··· BLOQUE DE TEXTO ···

La situación más desesperada es la de Burkina Faso. Se calcula que los grupos yihadistas controlan el 40 % del territorio, incluidas extensas zonas rurales del norte y el este. Estos grupos sitian desde hace meses Djibo, una de las principales ciudades del norte. Los combates han causado miles de muertos y han expulsado de sus hogares a casi dos millones de personas. A medida que aumentan las víctimas, también aumentan las acusaciones dentro del Ejército. El año pasado hubo dos golpes de Estado, ambos desencadenados por las matanzas de soldados cometidas por los grupos yihadistas; un teniente coronel, Paul-Henri Sandaogo Damiba, se hizo con el poder en enero, pero cayó derrocado en septiembre por un capitán hasta entonces desconocido, Ibrahim Traoré. Ahora, éste intenta unificar unas fuerzas de seguridad divididas. Es posible que siga el ejemplo de sus homólogos malienses y se deje llevar por el sentimiento populista, critique a Francia y se aproxime a Rusia. Lo más preocupante es que Traoré está reclutando voluntarios para luchar contra los yihadistas, lo que podría provocar una locura sanguinaria por motivos étnicos.

··· EXTRACTOS DE DATOS ···

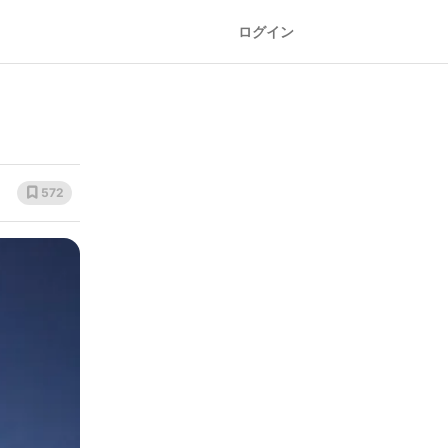
ログイン
572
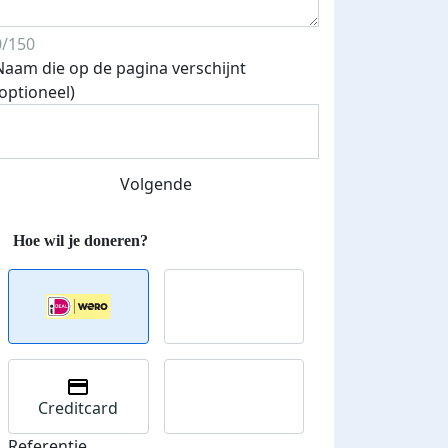
0/150
Naam die op de pagina verschijnt
(optioneel)
Volgende
Creditcard
Referentie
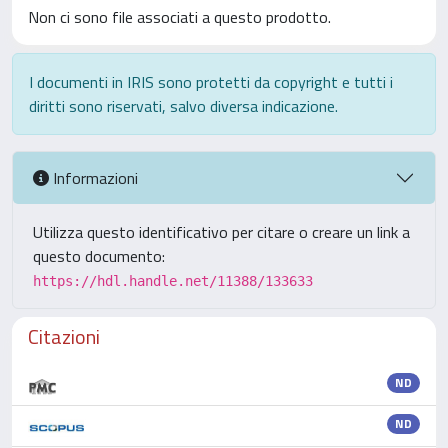
Non ci sono file associati a questo prodotto.
I documenti in IRIS sono protetti da copyright e tutti i
diritti sono riservati, salvo diversa indicazione.
Informazioni
Utilizza questo identificativo per citare o creare un link a
questo documento:
https://hdl.handle.net/11388/133633
Citazioni
ND
ND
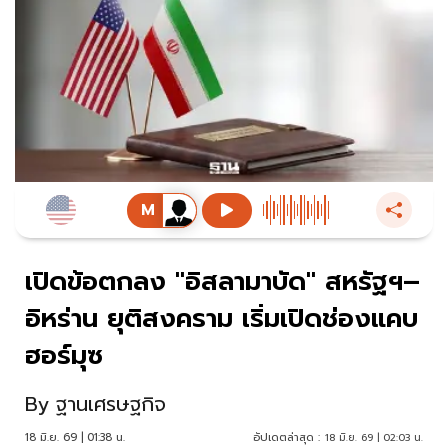
เปิดข้อตกลง "อิสลามาบัด" สหรัฐฯ–
อิหร่าน ยุติสงคราม เริ่มเปิดช่องแคบ
ฮอร์มุซ
By
ฐานเศรษฐกิจ
18 มิ.ย. 69 | 01:38 น.
อัปเดตล่าสุด :
18 มิ.ย. 69 | 02:03 น.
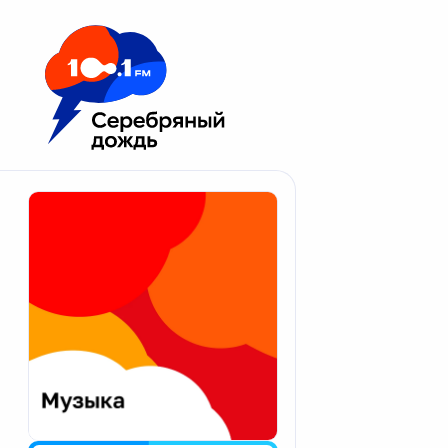
Москва 100.1 FM
Апатиты
Астрахань
Волгоград
Вологда
Екатеринбург
Иваново
Казань
Калининград
Калуга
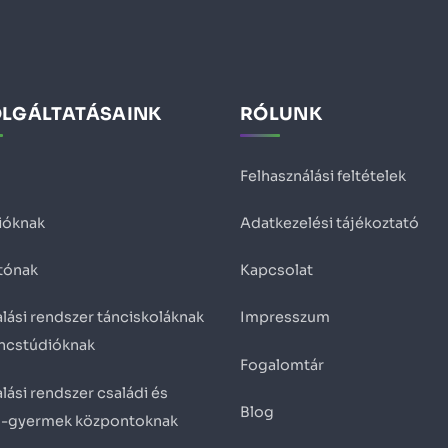
OLGÁLTATÁSAINK
RÓLUNK
Felhasználási feltételek
ióknak
Adatkezelési tájékoztató
tónak
Kapcsolat
lási rendszer tánciskoláknak
Impresszum
áncstúdióknak
Fogalomtár
lási rendszer családi és
Blog
ő-gyermek központoknak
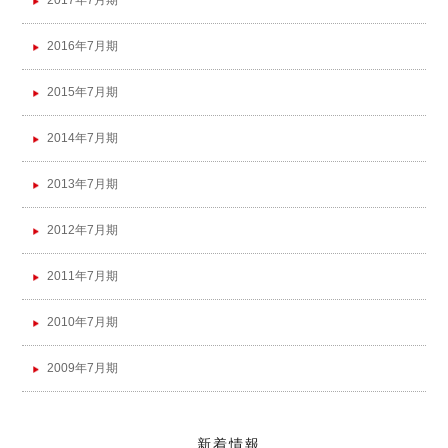
2017年7月期
2016年7月期
2015年7月期
2014年7月期
2013年7月期
2012年7月期
2011年7月期
2010年7月期
2009年7月期
新着情報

···

Enumera todos los países y ciudades que se nombran en el texto sobre Burkina Faso.

RESPUESTA - Burkina Faso, Djibo, Francia, Rusia